Fondée en 1922 et reconnue d’intérêt public depuis 1986, la Société des amis du musée Cernuschi a pour objet d’enrichir les collections du musée, et de contribuer à la connaissance des arts et des cultures asiatiques.

Contact
Accueil, uniquement par téléphone, le lundi de 10h à 13h et le mercredi de 10h à 17h : 01 53 96 21 56


La Société des amis, pionnière auprès des artistes asiatiques à Paris

La Société des amis du musée Cernuschi fut fondée en 1922 à l’initiative du premier directeur du musée : Henri d’Ardenne de Tizac. Son premier don, en 1925, un grand bas-relief de la fin des Han de l’Est (25-220 apr.
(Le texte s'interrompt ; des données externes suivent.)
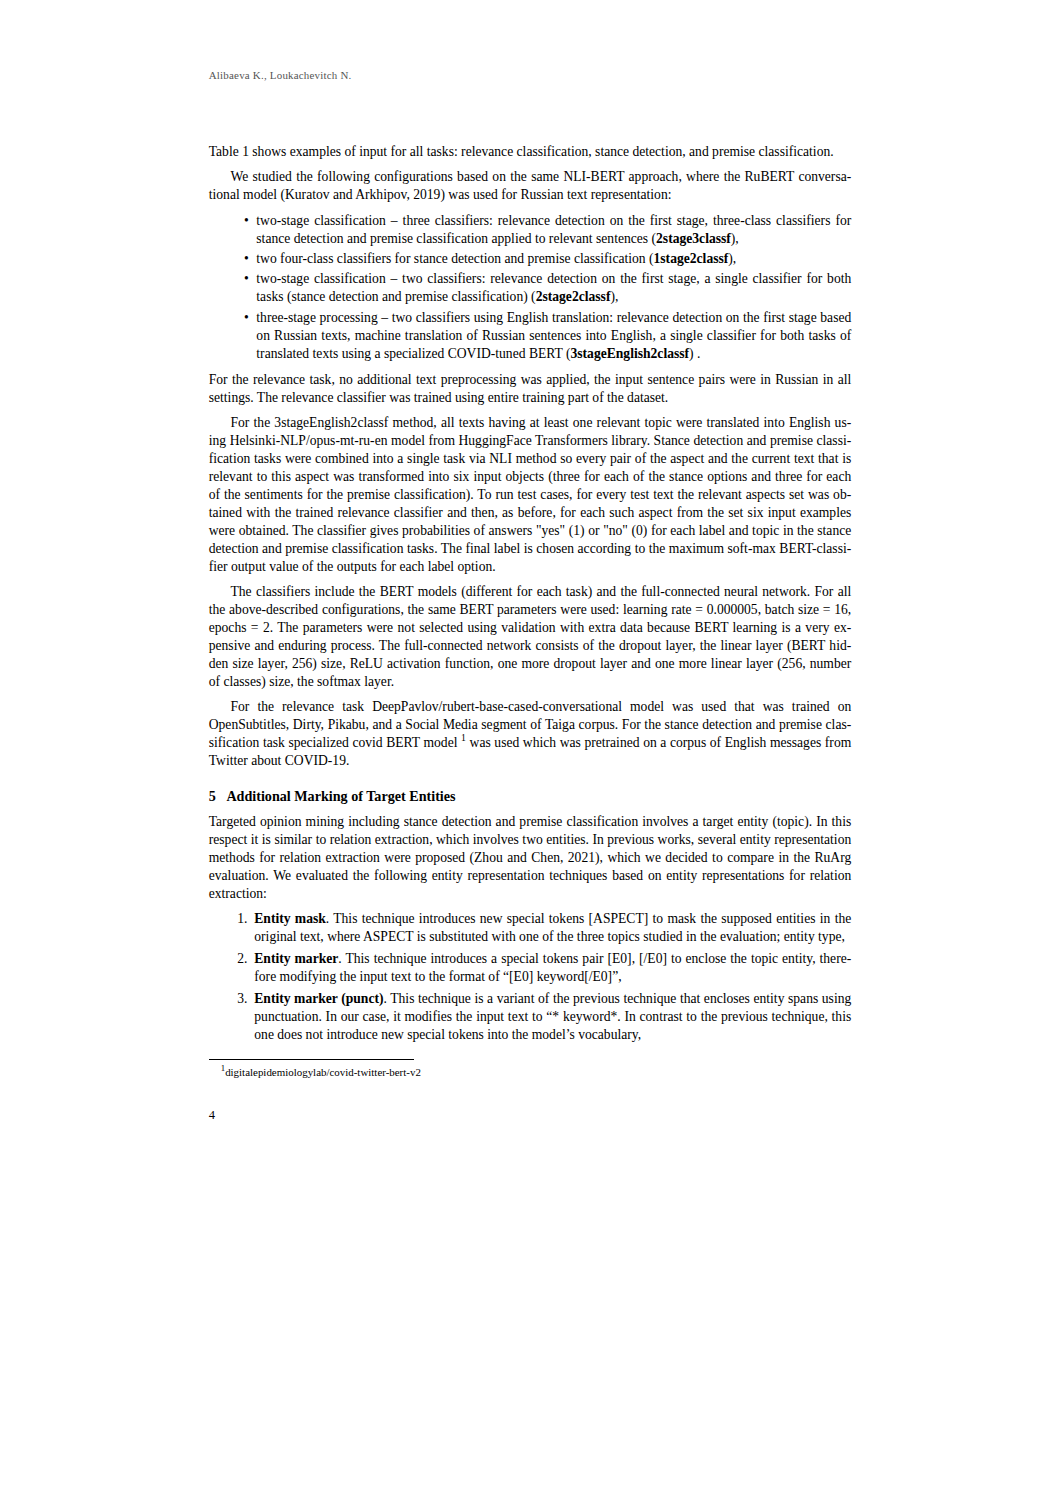Alibaeva K., Loukachevitch N.
Table 1 shows examples of input for all tasks: relevance classification, stance detection, and premise classification.
We studied the following configurations based on the same NLI-BERT approach, where the RuBERT conversational model (Kuratov and Arkhipov, 2019) was used for Russian text representation:
two-stage classification – three classifiers: relevance detection on the first stage, three-class classifiers for stance detection and premise classification applied to relevant sentences (2stage3classf),
two four-class classifiers for stance detection and premise classification (1stage2classf),
two-stage classification – two classifiers: relevance detection on the first stage, a single classifier for both tasks (stance detection and premise classification) (2stage2classf),
three-stage processing – two classifiers using English translation: relevance detection on the first stage based on Russian texts, machine translation of Russian sentences into English, a single classifier for both tasks of translated texts using a specialized COVID-tuned BERT (3stageEnglish2classf) .
For the relevance task, no additional text preprocessing was applied, the input sentence pairs were in Russian in all settings. The relevance classifier was trained using entire training part of the dataset.
For the 3stageEnglish2classf method, all texts having at least one relevant topic were translated into English using Helsinki-NLP/opus-mt-ru-en model from HuggingFace Transformers library. Stance detection and premise classification tasks were combined into a single task via NLI method so every pair of the aspect and the current text that is relevant to this aspect was transformed into six input objects (three for each of the stance options and three for each of the sentiments for the premise classification). To run test cases, for every test text the relevant aspects set was obtained with the trained relevance classifier and then, as before, for each such aspect from the set six input examples were obtained. The classifier gives probabilities of answers "yes" (1) or "no" (0) for each label and topic in the stance detection and premise classification tasks. The final label is chosen according to the maximum soft-max BERT-classifier output value of the outputs for each label option.
The classifiers include the BERT models (different for each task) and the full-connected neural network. For all the above-described configurations, the same BERT parameters were used: learning rate = 0.000005, batch size = 16, epochs = 2. The parameters were not selected using validation with extra data because BERT learning is a very expensive and enduring process. The full-connected network consists of the dropout layer, the linear layer (BERT hidden size layer, 256) size, ReLU activation function, one more dropout layer and one more linear layer (256, number of classes) size, the softmax layer.
For the relevance task DeepPavlov/rubert-base-cased-conversational model was used that was trained on OpenSubtitles, Dirty, Pikabu, and a Social Media segment of Taiga corpus. For the stance detection and premise classification task specialized covid BERT model 1 was used which was pretrained on a corpus of English messages from Twitter about COVID-19.
5 Additional Marking of Target Entities
Targeted opinion mining including stance detection and premise classification involves a target entity (topic). In this respect it is similar to relation extraction, which involves two entities. In previous works, several entity representation methods for relation extraction were proposed (Zhou and Chen, 2021), which we decided to compare in the RuArg evaluation. We evaluated the following entity representation techniques based on entity representations for relation extraction:
Entity mask. This technique introduces new special tokens [ASPECT] to mask the supposed entities in the original text, where ASPECT is substituted with one of the three topics studied in the evaluation; entity type,
Entity marker. This technique introduces a special tokens pair [E0], [/E0] to enclose the topic entity, therefore modifying the input text to the format of “[E0] keyword[/E0]”,
Entity marker (punct). This technique is a variant of the previous technique that encloses entity spans using punctuation. In our case, it modifies the input text to “* keyword*. In contrast to the previous technique, this one does not introduce new special tokens into the model’s vocabulary,
1digitalepidemiologylab/covid-twitter-bert-v2
4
J.C.), marque le début d’une longue série ininterrompue jusqu’à nos jours.

La Société des Amis rassemble amateurs et collectionneurs des arts de l’Asie, qui se rencontrent autour de cycles de conférences, de visites, de voyages et d’un dîner annuel.

Fidèle à sa vocation d’enrichir les collections du musée et de participer à son développement, la société des Amis du Musée Cernuschi accueille également de façon privilégiée des entreprises qui s’intéressent aux échanges culturels comme fondement de relations économiques pérennes.
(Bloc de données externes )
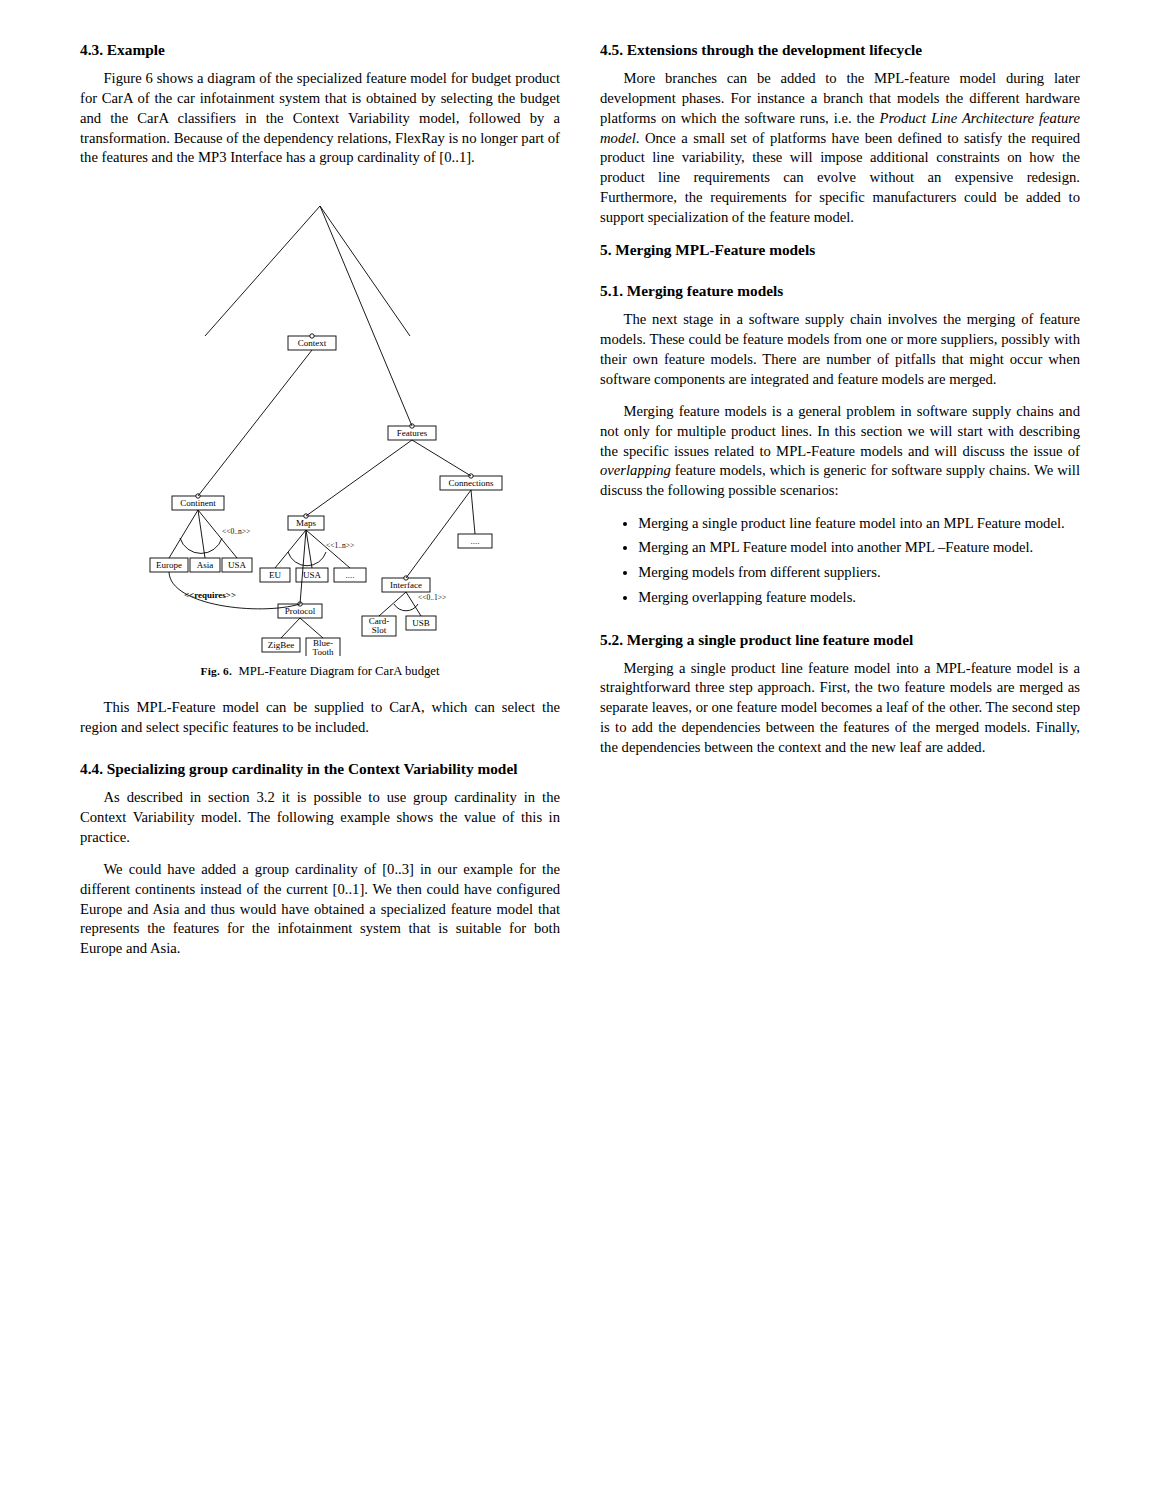4.3. Example
Figure 6 shows a diagram of the specialized feature model for budget product for CarA of the car infotainment system that is obtained by selecting the budget and the CarA classifiers in the Context Variability model, followed by a transformation. Because of the dependency relations, FlexRay is no longer part of the features and the MP3 Interface has a group cardinality of [0..1].
Context Features Connections Continent Maps Europe Asia USA <<0..n>> EU USA .... <<1..n>> .... Interface Card- Slot USB <<0..1>> Protocol ZigBee Blue- Tooth <<requires>>
Fig. 6. MPL-Feature Diagram for CarA budget
This MPL-Feature model can be supplied to CarA, which can select the region and select specific features to be included.
4.4. Specializing group cardinality in the Context Variability model
As described in section 3.2 it is possible to use group cardinality in the Context Variability model. The following example shows the value of this in practice.
We could have added a group cardinality of [0..3] in our example for the different continents instead of the current [0..1]. We then could have configured Europe and Asia and thus would have obtained a specialized feature model that represents the features for the infotainment system that is suitable for both Europe and Asia.
4.5. Extensions through the development lifecycle
More branches can be added to the MPL-feature model during later development phases. For instance a branch that models the different hardware platforms on which the software runs, i.e. the Product Line Architecture feature model. Once a small set of platforms have been defined to satisfy the required product line variability, these will impose additional constraints on how the product line requirements can evolve without an expensive redesign. Furthermore, the requirements for specific manufacturers could be added to support specialization of the feature model.
5. Merging MPL-Feature models
5.1. Merging feature models
The next stage in a software supply chain involves the merging of feature models. These could be feature models from one or more suppliers, possibly with their own feature models. There are number of pitfalls that might occur when software components are integrated and feature models are merged.
Merging feature models is a general problem in software supply chains and not only for multiple product lines. In this section we will start with describing the specific issues related to MPL-Feature models and will discuss the issue of overlapping feature models, which is generic for software supply chains. We will discuss the following possible scenarios:
Merging a single product line feature model into an MPL Feature model.
Merging an MPL Feature model into another MPL –Feature model.
Merging models from different suppliers.
Merging overlapping feature models.
5.2. Merging a single product line feature model
Merging a single product line feature model into a MPL-feature model is a straightforward three step approach. First, the two feature models are merged as separate leaves, or one feature model becomes a leaf of the other. The second step is to add the dependencies between the features of the merged models. Finally, the dependencies between the context and the new leaf are added.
Reconnue d’utilité publique depuis le 24 septembre 1986, l’association offre la possibilité de déduction fiscale pour tous les dons en argent, y compris les cotisations annuelles.
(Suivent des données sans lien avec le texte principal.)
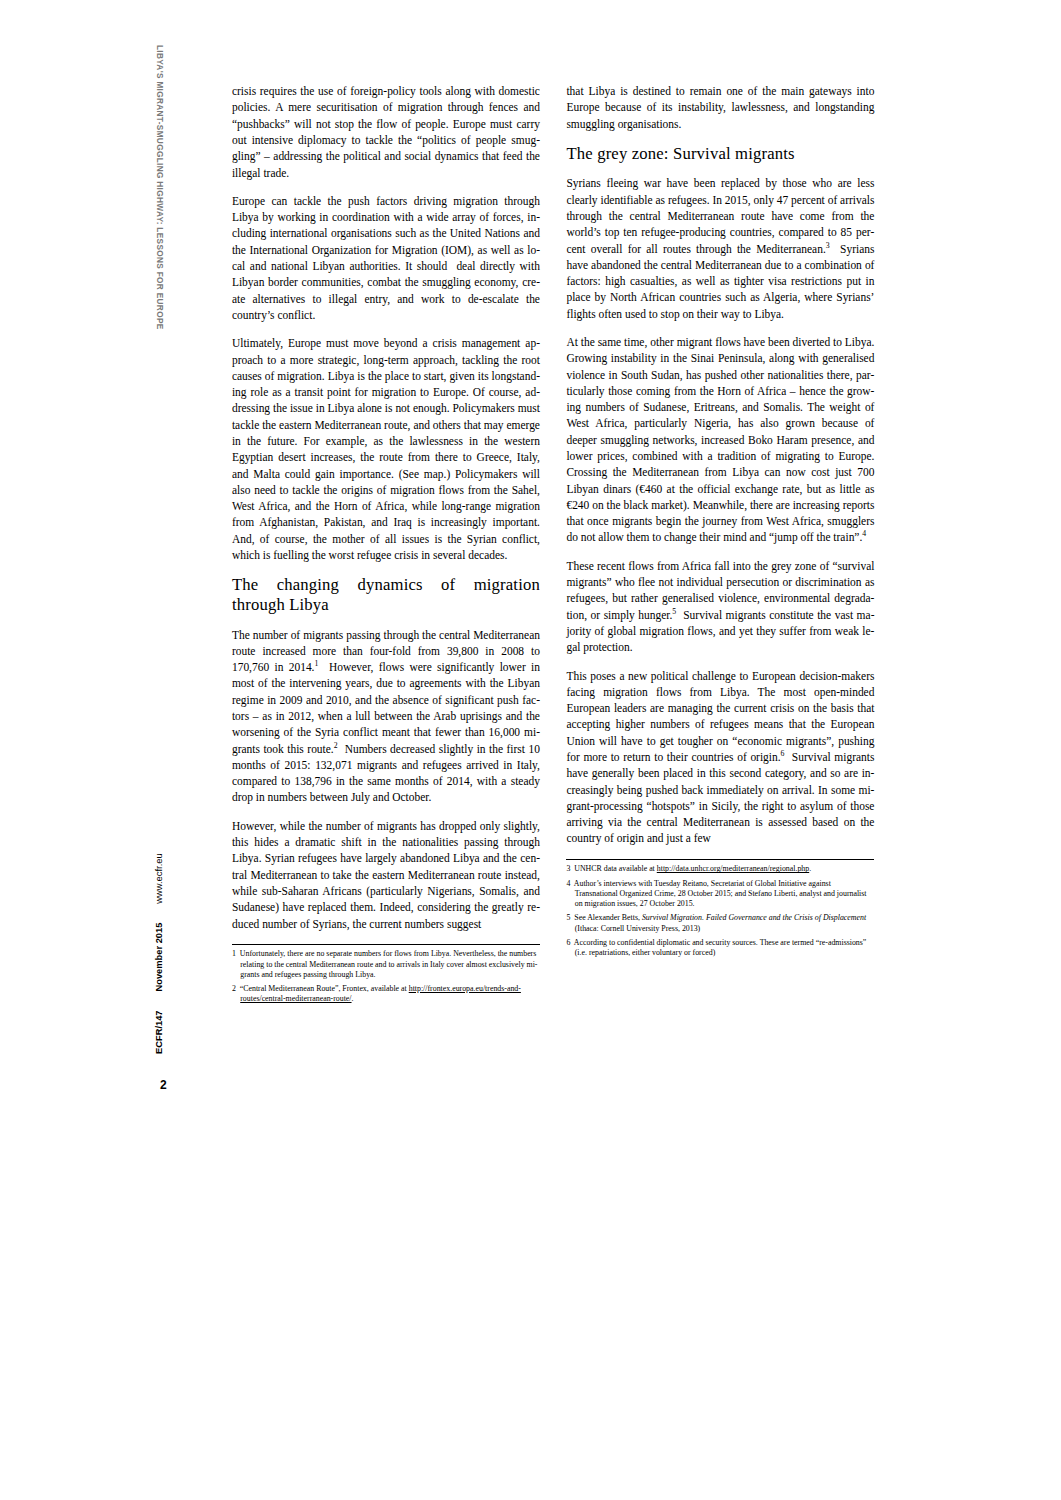LIBYA'S MIGRANT-SMUGGLING HIGHWAY: LESSONS FOR EUROPE
ECFR/147 November 2015 www.ecfr.eu
2
crisis requires the use of foreign-policy tools along with domestic policies. A mere securitisation of migration through fences and “pushbacks” will not stop the flow of people. Europe must carry out intensive diplomacy to tackle the “politics of people smuggling” – addressing the political and social dynamics that feed the illegal trade.
Europe can tackle the push factors driving migration through Libya by working in coordination with a wide array of forces, including international organisations such as the United Nations and the International Organization for Migration (IOM), as well as local and national Libyan authorities. It should deal directly with Libyan border communities, combat the smuggling economy, create alternatives to illegal entry, and work to de-escalate the country’s conflict.
Ultimately, Europe must move beyond a crisis management approach to a more strategic, long-term approach, tackling the root causes of migration. Libya is the place to start, given its longstanding role as a transit point for migration to Europe. Of course, addressing the issue in Libya alone is not enough. Policymakers must tackle the eastern Mediterranean route, and others that may emerge in the future. For example, as the lawlessness in the western Egyptian desert increases, the route from there to Greece, Italy, and Malta could gain importance. (See map.) Policymakers will also need to tackle the origins of migration flows from the Sahel, West Africa, and the Horn of Africa, while long-range migration from Afghanistan, Pakistan, and Iraq is increasingly important. And, of course, the mother of all issues is the Syrian conflict, which is fuelling the worst refugee crisis in several decades.
The changing dynamics of migration through Libya
The number of migrants passing through the central Mediterranean route increased more than four-fold from 39,800 in 2008 to 170,760 in 2014.1 However, flows were significantly lower in most of the intervening years, due to agreements with the Libyan regime in 2009 and 2010, and the absence of significant push factors – as in 2012, when a lull between the Arab uprisings and the worsening of the Syria conflict meant that fewer than 16,000 migrants took this route.2 Numbers decreased slightly in the first 10 months of 2015: 132,071 migrants and refugees arrived in Italy, compared to 138,796 in the same months of 2014, with a steady drop in numbers between July and October.
However, while the number of migrants has dropped only slightly, this hides a dramatic shift in the nationalities passing through Libya. Syrian refugees have largely abandoned Libya and the central Mediterranean to take the eastern Mediterranean route instead, while sub-Saharan Africans (particularly Nigerians, Somalis, and Sudanese) have replaced them. Indeed, considering the greatly reduced number of Syrians, the current numbers suggest
1 Unfortunately, there are no separate numbers for flows from Libya. Nevertheless, the numbers relating to the central Mediterranean route and to arrivals in Italy cover almost exclusively migrants and refugees passing through Libya.
2 “Central Mediterranean Route”, Frontex, available at http://frontex.europa.eu/trends-and-routes/central-mediterranean-route/.
that Libya is destined to remain one of the main gateways into Europe because of its instability, lawlessness, and longstanding smuggling organisations.
The grey zone: Survival migrants
Syrians fleeing war have been replaced by those who are less clearly identifiable as refugees. In 2015, only 47 percent of arrivals through the central Mediterranean route have come from the world’s top ten refugee-producing countries, compared to 85 percent overall for all routes through the Mediterranean.3 Syrians have abandoned the central Mediterranean due to a combination of factors: high casualties, as well as tighter visa restrictions put in place by North African countries such as Algeria, where Syrians’ flights often used to stop on their way to Libya.
At the same time, other migrant flows have been diverted to Libya. Growing instability in the Sinai Peninsula, along with generalised violence in South Sudan, has pushed other nationalities there, particularly those coming from the Horn of Africa – hence the growing numbers of Sudanese, Eritreans, and Somalis. The weight of West Africa, particularly Nigeria, has also grown because of deeper smuggling networks, increased Boko Haram presence, and lower prices, combined with a tradition of migrating to Europe. Crossing the Mediterranean from Libya can now cost just 700 Libyan dinars (€460 at the official exchange rate, but as little as €240 on the black market). Meanwhile, there are increasing reports that once migrants begin the journey from West Africa, smugglers do not allow them to change their mind and “jump off the train”.4
These recent flows from Africa fall into the grey zone of “survival migrants” who flee not individual persecution or discrimination as refugees, but rather generalised violence, environmental degradation, or simply hunger.5 Survival migrants constitute the vast majority of global migration flows, and yet they suffer from weak legal protection.
This poses a new political challenge to European decision-makers facing migration flows from Libya. The most open-minded European leaders are managing the current crisis on the basis that accepting higher numbers of refugees means that the European Union will have to get tougher on “economic migrants”, pushing for more to return to their countries of origin.6 Survival migrants have generally been placed in this second category, and so are increasingly being pushed back immediately on arrival. In some migrant-processing “hotspots” in Sicily, the right to asylum of those arriving via the central Mediterranean is assessed based on the country of origin and just a few
3 UNHCR data available at http://data.unhcr.org/mediterranean/regional.php.
4 Author’s interviews with Tuesday Reitano, Secretariat of Global Initiative against Transnational Organized Crime, 28 October 2015; and Stefano Liberti, analyst and journalist on migration issues, 27 October 2015.
5 See Alexander Betts, Survival Migration. Failed Governance and the Crisis of Displacement (Ithaca: Cornell University Press, 2013)
6 According to confidential diplomatic and security sources. These are termed “re-admissions” (i.e. repatriations, either voluntary or forced)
Une généreuse souscription  pour l’acquisition d’un ours en bronze doré, époque des Han

Afin de saluer l’action de Gilles Béguin en tant que directeur du musée Cernuschi, la Société des amis a tenu à accompagner son départ en retraite par le don d’un objet en bronze doré figurant un ours datant de l’époque des Han.

Cette œuvre ayant fait l’objet d’une souscription particulière, le musée remercie les sociétés mécènes et les nombreux amateurs sans qui cette acquisition n’aurait pas été possible.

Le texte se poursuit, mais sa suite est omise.